The inauguration of Mr Obama is all the more welcome to investors like Mr Mohan because green stocks were badly hit in the second half of 2008, both in absolute and relative terms. Having gained 72 per cent over the preceding 24 months, the FTSE ET 50 index - a basket of the 50 largest 'pure play' environmental equities globally, put together by the FTSE with the help of Impax Asset Management - fell by 48 per cent in the second half of 2008. The broader stock market, as measured by the FTSE Global All Cap index, lost 36 per cent over the same six-month period.
Ian Simm, chief executive of Impax, which runs a series of green stock funds, attributes this poor performance to the high share of solar-power companies in the index. “It sold off in the summer because sentiment around solar stocks is highly correlated with the oil price,” he explains.

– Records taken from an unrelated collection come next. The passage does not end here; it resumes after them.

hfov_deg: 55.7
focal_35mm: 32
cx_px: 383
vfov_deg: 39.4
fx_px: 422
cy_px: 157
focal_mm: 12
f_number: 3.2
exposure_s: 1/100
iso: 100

A barrel of oil, which cost more than $140 last July, is now trading at roughly $50. This makes the case for investing in expensive alternatives such as wind turbines or solar panels less attractive. As the chief executive of Eon UK, one of the investors behind the Array project to construct a wind farm in the Thames Estuary, told the Financial Times last week: “The economics are looking pretty difficult.”
But Mr Simm defends the sector by stressing that only 20 per cent of what Impax defines as the broader universe of environmental stocks is affected by oil price volatility. The rest are industrial conglomerates with business interests in areas such as waste management or pollution technology.
These too were sold off heavily in October and November, however, when fears of a protracted global recession began to entrench. They have bounced slightly since, and Mr Simm is keen to point out most environmental sectors are anti-cyclical, as growth is underpinned by regulatory targets set by governments. But since it is impossible to split the green elements out of a broad-based stock, and with preliminary data showing a 1.5 per cent contraction in UK GDP last quarter, the medium-term prospects for these industrials are not rosy.